The store is going to use the fewest number of employees they can get away with for the expected demand. Store managers can be reprimanded for employees getting overtime (resulting in people being sent home early, and fewer people in the store than originally scheduled), and Advance tracks each employee's individual sales and sets goals for them. "Too many" employees means lower individual sales and higher payroll...those metrics look bad for the store manager even though it would result in happier customers.
I remember when I would go into AAP, AZ, OR, etc. stores in the early 2000s and it always seemed like there were a lot of people working there. Usually most of the computers behind the actual parts counter were used exclusively for looking up parts or billing commercial customers. Once the counter person pulled your part, you took it up to the checkout, and there were one or two people who just rang customers up...no looking up parts.
Now, it's rare to see an AAP store even using the front most counter that used to serve as the checkout only register. There are two or three people at the most simultaneously looking up parts and ringing up customers at the same terminals. With individual metrics being tracked, the old system of looking up parts at the counter then taking them up to the checkout for someone else to ring up no longer works.

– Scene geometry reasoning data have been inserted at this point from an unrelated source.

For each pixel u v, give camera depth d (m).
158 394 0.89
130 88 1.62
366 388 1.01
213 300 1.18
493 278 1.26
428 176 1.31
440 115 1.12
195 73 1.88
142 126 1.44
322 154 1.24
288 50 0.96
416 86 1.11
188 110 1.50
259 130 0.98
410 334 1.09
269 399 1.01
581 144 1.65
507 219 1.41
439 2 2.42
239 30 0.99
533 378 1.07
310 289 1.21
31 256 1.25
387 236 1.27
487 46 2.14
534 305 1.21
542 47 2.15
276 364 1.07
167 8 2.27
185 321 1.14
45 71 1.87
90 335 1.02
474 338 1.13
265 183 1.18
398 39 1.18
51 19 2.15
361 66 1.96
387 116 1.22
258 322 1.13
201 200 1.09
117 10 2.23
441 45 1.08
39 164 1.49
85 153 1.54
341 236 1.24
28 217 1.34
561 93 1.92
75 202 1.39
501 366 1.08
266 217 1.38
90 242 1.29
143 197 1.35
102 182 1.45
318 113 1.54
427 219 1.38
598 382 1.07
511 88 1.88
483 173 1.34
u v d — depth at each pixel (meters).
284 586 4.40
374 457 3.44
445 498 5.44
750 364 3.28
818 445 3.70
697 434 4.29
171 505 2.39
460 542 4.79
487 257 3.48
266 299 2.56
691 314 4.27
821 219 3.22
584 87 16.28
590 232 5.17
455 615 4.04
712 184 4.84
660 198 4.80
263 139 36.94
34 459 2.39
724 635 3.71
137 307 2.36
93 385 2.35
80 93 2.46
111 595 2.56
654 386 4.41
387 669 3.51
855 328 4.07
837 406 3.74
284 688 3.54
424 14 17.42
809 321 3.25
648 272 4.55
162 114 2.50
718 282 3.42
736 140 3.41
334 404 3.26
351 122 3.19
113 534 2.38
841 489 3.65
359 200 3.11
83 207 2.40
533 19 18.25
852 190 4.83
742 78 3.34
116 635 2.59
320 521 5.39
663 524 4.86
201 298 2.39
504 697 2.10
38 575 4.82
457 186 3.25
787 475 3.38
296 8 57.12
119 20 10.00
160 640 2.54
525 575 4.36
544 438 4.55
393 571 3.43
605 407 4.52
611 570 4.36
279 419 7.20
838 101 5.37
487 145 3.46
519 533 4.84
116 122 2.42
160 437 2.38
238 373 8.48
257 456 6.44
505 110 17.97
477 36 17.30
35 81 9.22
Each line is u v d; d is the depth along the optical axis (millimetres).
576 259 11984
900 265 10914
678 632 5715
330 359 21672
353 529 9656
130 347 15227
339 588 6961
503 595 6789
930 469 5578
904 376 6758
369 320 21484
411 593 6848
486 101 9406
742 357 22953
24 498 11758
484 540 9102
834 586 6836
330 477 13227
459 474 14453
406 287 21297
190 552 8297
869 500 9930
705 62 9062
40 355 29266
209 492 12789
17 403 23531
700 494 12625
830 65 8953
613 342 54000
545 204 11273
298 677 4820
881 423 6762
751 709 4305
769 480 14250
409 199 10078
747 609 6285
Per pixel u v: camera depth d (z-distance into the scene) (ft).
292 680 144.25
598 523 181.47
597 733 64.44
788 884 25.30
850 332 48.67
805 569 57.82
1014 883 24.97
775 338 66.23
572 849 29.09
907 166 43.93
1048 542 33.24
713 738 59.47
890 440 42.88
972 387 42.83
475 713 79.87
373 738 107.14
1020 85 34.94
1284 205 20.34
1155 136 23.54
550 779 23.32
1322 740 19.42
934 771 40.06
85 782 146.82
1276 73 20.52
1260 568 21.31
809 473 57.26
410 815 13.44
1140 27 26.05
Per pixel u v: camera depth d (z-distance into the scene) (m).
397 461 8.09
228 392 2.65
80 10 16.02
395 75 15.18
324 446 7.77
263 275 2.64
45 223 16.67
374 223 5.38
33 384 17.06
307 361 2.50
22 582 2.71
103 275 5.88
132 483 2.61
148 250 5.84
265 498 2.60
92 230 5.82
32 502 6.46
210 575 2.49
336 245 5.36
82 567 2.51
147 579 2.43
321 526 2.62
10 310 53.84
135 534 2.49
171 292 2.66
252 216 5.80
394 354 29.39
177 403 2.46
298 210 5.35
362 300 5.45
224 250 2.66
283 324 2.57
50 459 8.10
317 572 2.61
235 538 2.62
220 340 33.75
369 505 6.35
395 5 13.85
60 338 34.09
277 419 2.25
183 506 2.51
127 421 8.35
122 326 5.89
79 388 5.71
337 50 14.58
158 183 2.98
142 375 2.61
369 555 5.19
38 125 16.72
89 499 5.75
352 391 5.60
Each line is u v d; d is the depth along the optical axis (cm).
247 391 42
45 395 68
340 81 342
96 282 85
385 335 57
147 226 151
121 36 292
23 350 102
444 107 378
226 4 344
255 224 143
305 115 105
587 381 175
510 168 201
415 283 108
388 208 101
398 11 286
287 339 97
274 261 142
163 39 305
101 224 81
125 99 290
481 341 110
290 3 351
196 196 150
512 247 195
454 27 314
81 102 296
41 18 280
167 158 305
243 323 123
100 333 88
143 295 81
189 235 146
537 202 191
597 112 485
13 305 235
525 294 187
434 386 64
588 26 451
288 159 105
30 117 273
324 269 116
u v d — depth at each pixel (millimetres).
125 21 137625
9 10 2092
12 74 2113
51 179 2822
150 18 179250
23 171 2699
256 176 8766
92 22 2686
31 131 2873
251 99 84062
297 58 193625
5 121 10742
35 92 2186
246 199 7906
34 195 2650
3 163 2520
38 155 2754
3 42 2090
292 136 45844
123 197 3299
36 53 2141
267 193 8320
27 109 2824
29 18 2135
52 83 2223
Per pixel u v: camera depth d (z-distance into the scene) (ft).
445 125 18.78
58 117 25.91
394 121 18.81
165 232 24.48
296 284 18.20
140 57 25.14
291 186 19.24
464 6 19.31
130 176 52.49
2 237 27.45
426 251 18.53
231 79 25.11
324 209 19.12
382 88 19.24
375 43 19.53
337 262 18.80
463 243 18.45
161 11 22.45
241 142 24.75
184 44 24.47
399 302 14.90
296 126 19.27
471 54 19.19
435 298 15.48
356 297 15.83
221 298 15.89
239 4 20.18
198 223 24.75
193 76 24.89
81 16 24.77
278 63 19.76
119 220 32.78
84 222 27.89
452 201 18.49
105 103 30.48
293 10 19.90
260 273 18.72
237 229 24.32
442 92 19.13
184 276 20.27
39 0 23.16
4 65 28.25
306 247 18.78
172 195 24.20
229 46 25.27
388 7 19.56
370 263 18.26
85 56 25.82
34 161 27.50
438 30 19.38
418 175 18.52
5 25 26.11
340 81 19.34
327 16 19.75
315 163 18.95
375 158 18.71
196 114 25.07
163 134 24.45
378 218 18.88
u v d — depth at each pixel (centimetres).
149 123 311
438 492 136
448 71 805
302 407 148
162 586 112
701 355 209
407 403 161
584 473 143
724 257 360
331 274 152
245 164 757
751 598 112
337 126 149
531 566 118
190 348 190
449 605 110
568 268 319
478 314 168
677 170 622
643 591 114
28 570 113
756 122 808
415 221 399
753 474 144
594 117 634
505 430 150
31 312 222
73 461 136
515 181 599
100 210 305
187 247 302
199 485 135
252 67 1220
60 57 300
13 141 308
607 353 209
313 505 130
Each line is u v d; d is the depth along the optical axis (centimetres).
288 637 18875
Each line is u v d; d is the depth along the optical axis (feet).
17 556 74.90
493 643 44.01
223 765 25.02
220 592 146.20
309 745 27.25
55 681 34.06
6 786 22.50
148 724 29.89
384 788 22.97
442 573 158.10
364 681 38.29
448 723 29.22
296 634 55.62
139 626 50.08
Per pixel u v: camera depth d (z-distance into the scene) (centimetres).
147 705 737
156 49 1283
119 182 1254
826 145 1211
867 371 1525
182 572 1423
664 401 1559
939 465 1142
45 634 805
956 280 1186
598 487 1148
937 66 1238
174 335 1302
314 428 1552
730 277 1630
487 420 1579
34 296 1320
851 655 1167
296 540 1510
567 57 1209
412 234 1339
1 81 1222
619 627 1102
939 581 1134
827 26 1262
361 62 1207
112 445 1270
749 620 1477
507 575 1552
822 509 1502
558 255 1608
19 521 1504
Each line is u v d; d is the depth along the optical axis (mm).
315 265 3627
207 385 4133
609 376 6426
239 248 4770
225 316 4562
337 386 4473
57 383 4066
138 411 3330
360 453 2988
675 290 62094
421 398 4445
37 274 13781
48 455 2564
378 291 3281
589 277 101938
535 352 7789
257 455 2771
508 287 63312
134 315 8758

In addition to the employees being expected to multitask more and more, looking up parts has become more complicated than it was 20-30-40 years ago. Cars are more complex with more parts, and the counter people these days are mostly not experts and neither are the customers, so there tends to be a lot of confusion. There's a lot of "I need, I think it a solenoid switch or a module thing, I don't know what the man said, it for my Chevy Arcadia, I think it a 09 or a 12." At that point the counter person is totally dumbfounded and the next person in line is going to be there a long time.